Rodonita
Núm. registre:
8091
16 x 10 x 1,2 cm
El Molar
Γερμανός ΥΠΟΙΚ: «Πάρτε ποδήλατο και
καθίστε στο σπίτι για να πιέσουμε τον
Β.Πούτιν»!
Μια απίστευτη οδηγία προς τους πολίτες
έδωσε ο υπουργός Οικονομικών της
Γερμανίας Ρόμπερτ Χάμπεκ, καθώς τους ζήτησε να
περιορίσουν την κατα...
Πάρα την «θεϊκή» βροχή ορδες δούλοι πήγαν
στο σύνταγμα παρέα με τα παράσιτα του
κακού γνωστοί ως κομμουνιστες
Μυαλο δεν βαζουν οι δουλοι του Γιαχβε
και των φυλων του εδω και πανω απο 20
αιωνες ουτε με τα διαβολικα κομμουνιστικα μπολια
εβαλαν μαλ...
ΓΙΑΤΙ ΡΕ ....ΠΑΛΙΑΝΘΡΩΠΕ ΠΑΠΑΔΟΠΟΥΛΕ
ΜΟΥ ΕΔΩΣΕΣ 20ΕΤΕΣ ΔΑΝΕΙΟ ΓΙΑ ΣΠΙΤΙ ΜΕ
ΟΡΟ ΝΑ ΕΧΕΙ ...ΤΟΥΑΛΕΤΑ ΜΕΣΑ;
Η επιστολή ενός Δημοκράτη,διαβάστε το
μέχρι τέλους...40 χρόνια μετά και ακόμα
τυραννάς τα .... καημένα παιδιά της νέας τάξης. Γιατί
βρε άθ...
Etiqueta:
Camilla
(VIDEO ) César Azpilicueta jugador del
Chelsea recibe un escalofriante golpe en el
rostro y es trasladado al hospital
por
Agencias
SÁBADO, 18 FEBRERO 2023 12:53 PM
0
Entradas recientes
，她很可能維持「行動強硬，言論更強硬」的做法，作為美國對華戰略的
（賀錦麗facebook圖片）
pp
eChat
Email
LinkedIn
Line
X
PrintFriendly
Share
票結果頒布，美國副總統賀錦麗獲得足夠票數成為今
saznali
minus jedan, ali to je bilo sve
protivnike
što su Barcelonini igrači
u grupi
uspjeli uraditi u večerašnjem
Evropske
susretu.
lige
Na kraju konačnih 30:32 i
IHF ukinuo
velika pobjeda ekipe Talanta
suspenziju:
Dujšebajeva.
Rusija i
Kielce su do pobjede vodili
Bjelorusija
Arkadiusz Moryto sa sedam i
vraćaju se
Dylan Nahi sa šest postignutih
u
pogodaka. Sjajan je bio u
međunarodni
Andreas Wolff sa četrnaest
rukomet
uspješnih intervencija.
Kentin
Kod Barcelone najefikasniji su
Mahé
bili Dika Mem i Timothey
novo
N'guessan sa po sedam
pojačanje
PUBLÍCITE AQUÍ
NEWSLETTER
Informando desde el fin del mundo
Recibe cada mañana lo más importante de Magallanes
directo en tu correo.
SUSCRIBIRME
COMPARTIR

- Work task -
Copy whichever lines above contain the string "sedam".

- Exercise answer -
Arkadiusz Moryto sa sedam i
N'guessan sa po sedam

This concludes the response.